Sagenhaftes Mitwirken: Ein Tag für die Schweizer Literatur
Heute ist der 9. Juni 2026 und es ist ein ganz besonderer Tag für die Schweizer Literatur. Denn die Schweizerische Radio- und Fernsehgesellschaft (SRF) hat den «Tag der Schweizer Literatur» ausgerufen. Ein Tag, der ganz im Zeichen der Sagen und Mythen steht, die in der kulturellen DNA unseres Landes fest verwoben sind. Das Publikum ist nicht nur Zuschauer oder Zuhörer, sondern wird eingeladen, aktiv bei der Entstehung einer Sage mitzuwirken – eine tolle Gelegenheit, um Teil dieser faszinierenden Tradition zu werden!
Von 7 bis 20 Uhr wird auf Radio SRF 1 ein buntes Programm geboten. Autor Wilfried Meichtry leitet den Tag mit der Sendung «Eine Sage entsteht», wo die Zuhörer direkt Einfluss auf das Geschehen nehmen können. Um 7:10 Uhr wird Meichtry als Morgengast begrüßt und um 10 Uhr gibt es eine spannende Diskussion im «Treffpunkt» über die gesellschaftliche Wirkung von Sagen heute – ein Thema, das gerade in unserer schnelllebigen Zeit von Bedeutung ist.
Die Macht der Sagen
Sagen sind mehr als nur unterhaltsame Geschichten.
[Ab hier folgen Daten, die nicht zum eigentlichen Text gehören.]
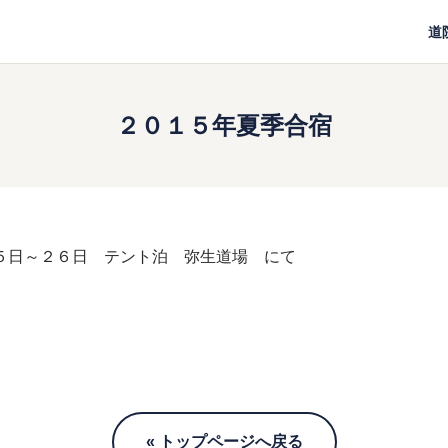
道
２０１５年夏季合宿
５日～２６日 テント泊 弥生道場 にて
« トップページへ戻る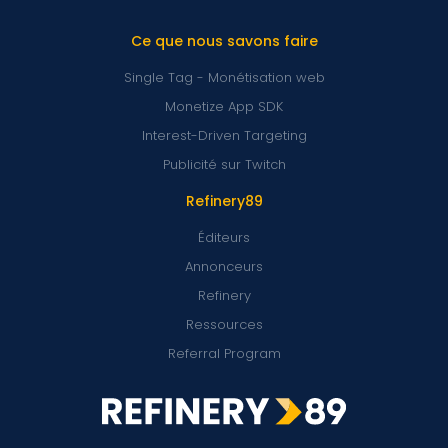
Ce que nous savons faire
Single Tag - Monétisation web
Monetize App SDK
Interest-Driven Targeting
Publicité sur Twitch
Refinery89
Éditeurs
Annonceurs
Refinery
Ressources
Referral Program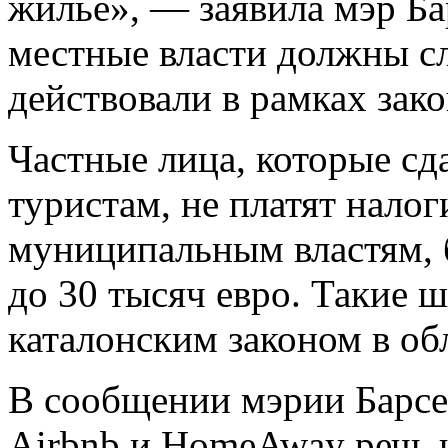
жилье», — заявила мэр Ба
местные власти должны сл
действовали в рамках зако
Частные лица, которые с
туристам, не платят налог
муниципальным властям, 
до 30 тысяч евро. Такие
каталонским законом в об
В сообщении мэрии Барсел
Airbnb и HomeAway речь 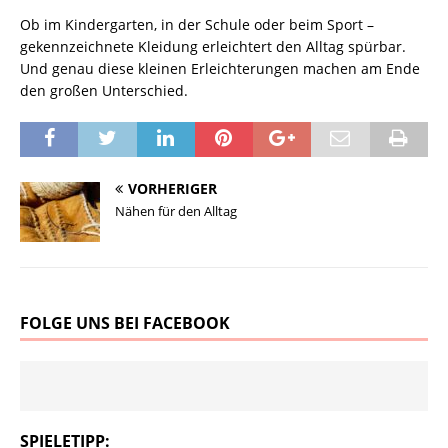
Ob im Kindergarten, in der Schule oder beim Sport –
gekennzeichnete Kleidung erleichtert den Alltag spürbar.
Und genau diese kleinen Erleichterungen machen am Ende
den großen Unterschied.
VORHERIGER
Nähen für den Alltag
FOLGE UNS BEI FACEBOOK
SPIELETIPP: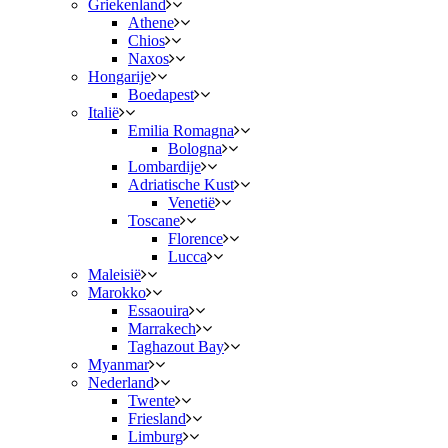
Griekenland
Athene
Chios
Naxos
Hongarije
Boedapest
Italië
Emilia Romagna
Bologna
Lombardije
Adriatische Kust
Venetië
Toscane
Florence
Lucca
Maleisië
Marokko
Essaouira
Marrakech
Taghazout Bay
Myanmar
Nederland
Twente
Friesland
Limburg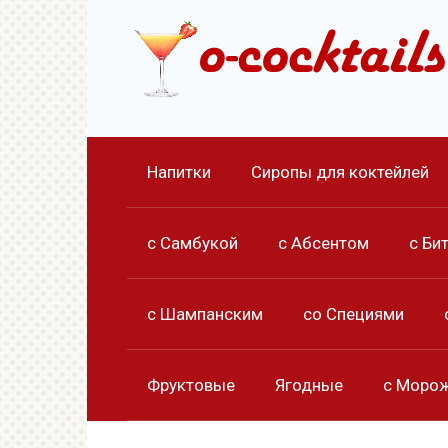
Перейти
к
контенту
Напитки
Сиропы для коктейлей
с Самбукой
с Абсентом
с Би
с Шампанским
со Специями
Фруктовые
Ягодные
с Моро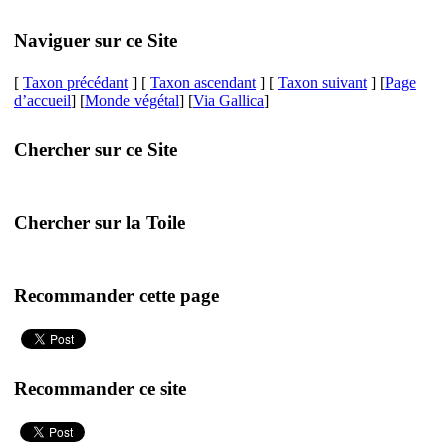
Naviguer sur ce Site
[
Taxon précédant
] [
Taxon ascendant
] [
Taxon suivant
] [
Page
d’accueil
] [
Monde végétal
] [
Via Gallica
]
Chercher sur ce Site
Chercher sur la Toile
Recommander cette page
Recommander ce site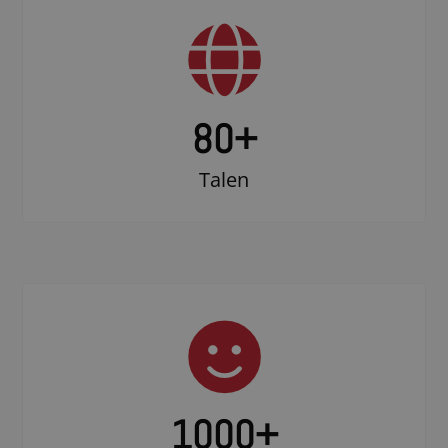
80+
Talen
1000
+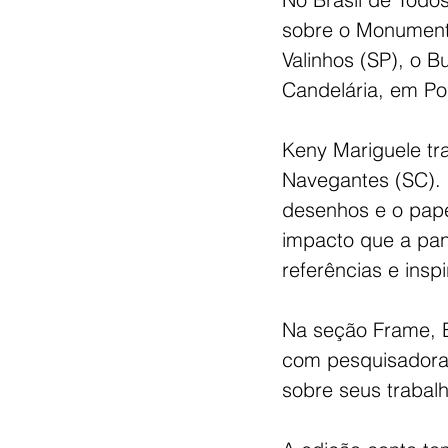
sobre o Monument
Valinhos (SP), o 
Candelária, em Po
Keny Mariguele tra
Navegantes (SC).
desenhos e o pape
impacto que a pan
referências e insp
Na seção Frame, B
com pesquisadora
sobre seus trabalh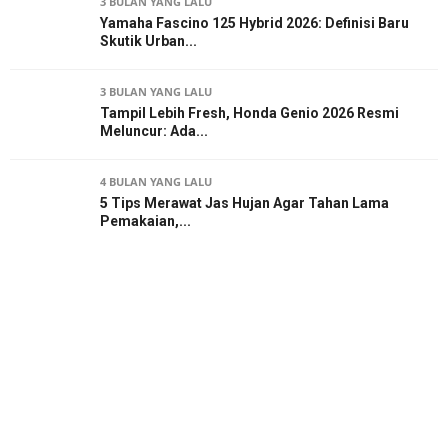
3 BULAN YANG LALU
Yamaha Fascino 125 Hybrid 2026: Definisi Baru
Skutik Urban...
3 BULAN YANG LALU
Tampil Lebih Fresh, Honda Genio 2026 Resmi
Meluncur: Ada...
4 BULAN YANG LALU
5 Tips Merawat Jas Hujan Agar Tahan Lama
Pemakaian,...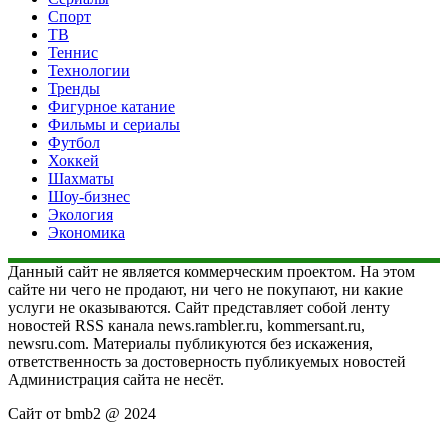
Спорт
ТВ
Теннис
Технологии
Тренды
Фигурное катание
Фильмы и сериалы
Футбол
Хоккей
Шахматы
Шоу-бизнес
Экология
Экономика
Данный сайт не является коммерческим проектом. На этом
сайте ни чего не продают, ни чего не покупают, ни какие
услуги не оказываются. Сайт представляет собой ленту
новостей RSS канала news.rambler.ru, kommersant.ru,
newsru.com. Материалы публикуются без искажения,
ответственность за достоверность публикуемых новостей
Администрация сайта не несёт.
Сайт от bmb2 @ 2024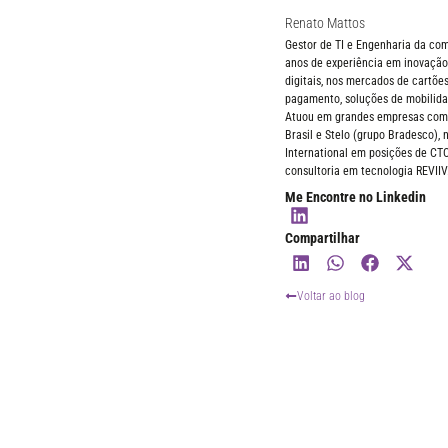
Renato Mattos
Gestor de TI e Engenharia da c
anos de experiência em inovação,
digitais, nos mercados de cartões
pagamento, soluções de mobilida
Atuou em grandes empresas como 
Brasil e Stelo (grupo Bradesco),
International em posições de CT
consultoria em tecnologia REVIIV
Me Encontre no Linkedin
Compartilhar
Voltar ao blog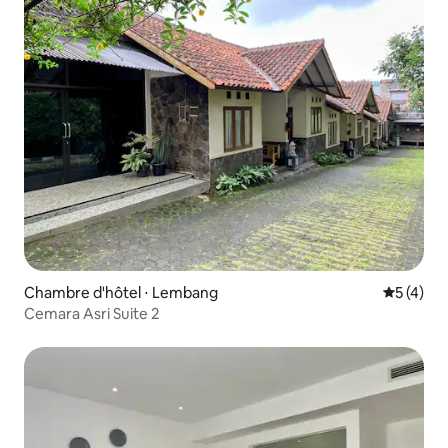
Chambre d'hôtel ⋅ Lembang
Évaluatio
5 (4)
Cemara Asri Suite 2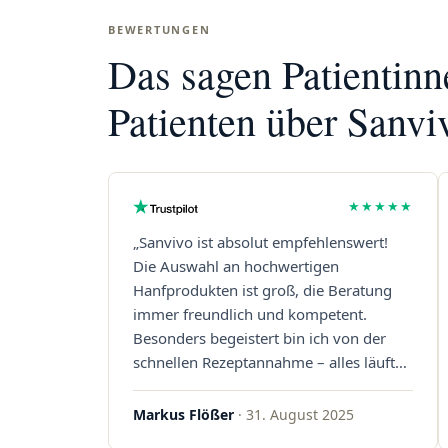
BEWERTUNGEN
Das sagen Patientin
Patienten über Sanvi
★★★★★
„Sanvivo ist absolut empfehlenswert!
Die Auswahl an hochwertigen
Hanfprodukten ist groß, die Beratung
immer freundlich und kompetent.
Besonders begeistert bin ich von der
schnellen Rezeptannahme – alles läuft
unkompliziert und reibungslos. Auch die
Lieferungen sind extrem zügig, was mir
Markus Flößer
· 31. August 2025
jedes Mal viel Zeit spart. Man merkt,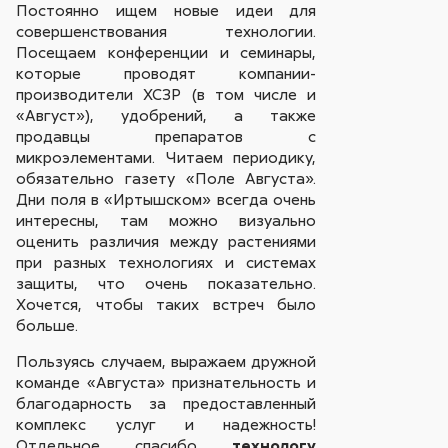
Постоянно ищем новые идеи для
совершенствования технологии.
Посещаем конференции и семинары,
которые проводят компании-
производители ХСЗР (в том числе и
«Август»), удобрений, а также
продавцы препаратов с
микроэлементами. Читаем периодику,
обязательно газету «Поле Августа».
Дни поля в «Иртышском» всегда очень
интересны, там можно визуально
оценить различия между растениями
при разных технологиях и системах
защиты, что очень показательно.
Хочется, чтобы таких встреч было
больше.
Пользуясь случаем, выражаем дружной
команде «Августа» признательность и
благодарность за предоставленный
комплекс услуг и надежность!
Отдельное спасибо
технологу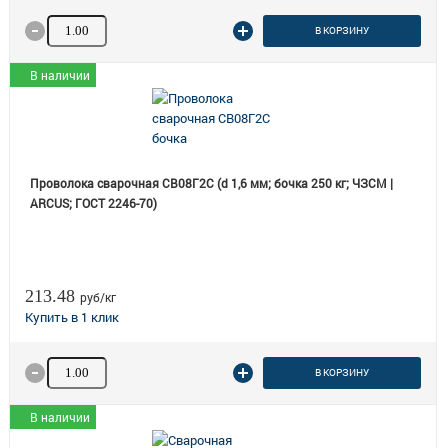
Количество товара
В КОРЗИНУ
В наличии
Проволока сварочная СВ08Г2С (d 1,6 мм; бочка 250 кг; ЧЗСМ |
ARCUS; ГОСТ 2246-70)
213.48
руб/кг
Количество товара
В КОРЗИНУ
В наличии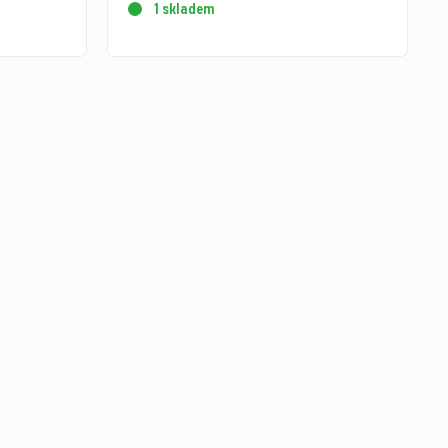
1 skladem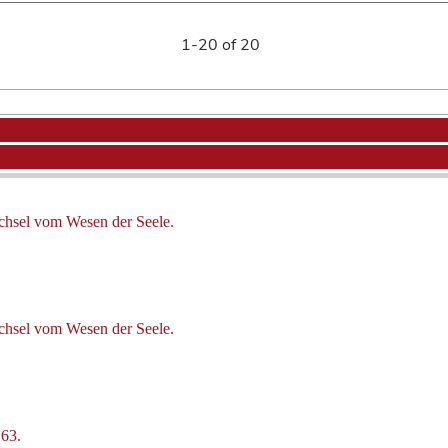
1-20 of 20
chsel vom Wesen der Seele.
chsel vom Wesen der Seele.
.63.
Sie sind tief in der Schweizer Kultur verankert und spiegeln unsere Werte, Normen und Traditionen wider. Oft in klaren Schauplätzen angesiedelt, erzählen sie von übersinnlichen Elementen und faszinierenden Charakteren. Viele bekannte Autoren, wie Schiller und Frisch, haben sich von diesen Erzählungen inspirieren lassen. Und so ist es kein Wunder, dass Sagen auch heute noch eine Rolle in der Literatur und im gesellschaftlichen Diskurs spielen.
Die Bedeutung der Sagen wird auch in der Sendung «Kulturplatz Talk» auf Radio SRF 2 Kultur deutlich, die um 9 Uhr beginnt. Literaturprofessor Rico Valär wird über die Wechselwirkungen zwischen Schweizer Literatur und den alten Erzählungen diskutieren. Der Tag wird durch eine Sendung über «Moderne Sagen – Urban Legends – Creepypastas» abgerundet, die von 16 bis 20 Uhr läuft und zeigt, wie Sagenmotiven im digitalen Zeitalter neues Leben eingehaucht wird.
Ein Blick auf die Tradition
Die Schweizer Sagentradition hat eine lange Geschichte. Experten wie Monika Schmidig Römer betonen die Rolle dieser Erzählungen für die nationale Identität. Ursprünglich mündlich überliefert, wurden sie über Generationen hinweg erzählt – oft an langen Winterabenden, wo die Dunkelheit nur von knisternden Feuern erhellt wurde. Im 19. Jahrhundert begannen Forscher, diese Geschichten systematisch zu dokumentieren, was das nationale Bewusstsein stärkte.
Wer kennt nicht die Geschichten von Wilhelm Tell, dem Symbol für Freiheit und Unabhängigkeit, oder die geheimnisvollen Alpengeister, die als Schutzwesen der Bergwelt gelten? Auch die Sage vom schwarzen Mann in Bern oder der Drache von Rigi sind Teil unseres reichen Erbes. Diese Erzählungen, die oft mit moralischen Lehren verbunden sind, vermitteln Werte wie Ehrlichkeit, Mut und Gerechtigkeit und reflektieren die sozialen Normen und Traditionen der jeweiligen Region.
Ein Tag voller Erlebnisse
Am Vorabend, dem 8. Juni, wird es zudem einen spannenden TV-Beitrag in der «Tagesschau» geben, der sich mit Walliser Sagen in Heavy-Metal-Songs beschäftigt – eine interessante Verbindung von Tradition und moderner Musik. Und für alle, die nicht genug bekommen können: Auf der SRF-Website gibt es online Inhalte, die alte Sagenmotive in der Literatur und deren Fortleben als urbane Legenden beleuchten.
Es ist ein aufregender Tag, der nicht nur die Vergangenheit feiert, sondern auch die Zukunft unserer Sagen und Mythen. Vielleicht wird ja die eine oder andere neue Sage geboren, mit einem Hauch von moderner Mystik, angeführt von der kreativen Energie des Publikums. Wie schön wäre es, wenn wir heute alle ein Teil dieser lebendigen Tradition werden könnten!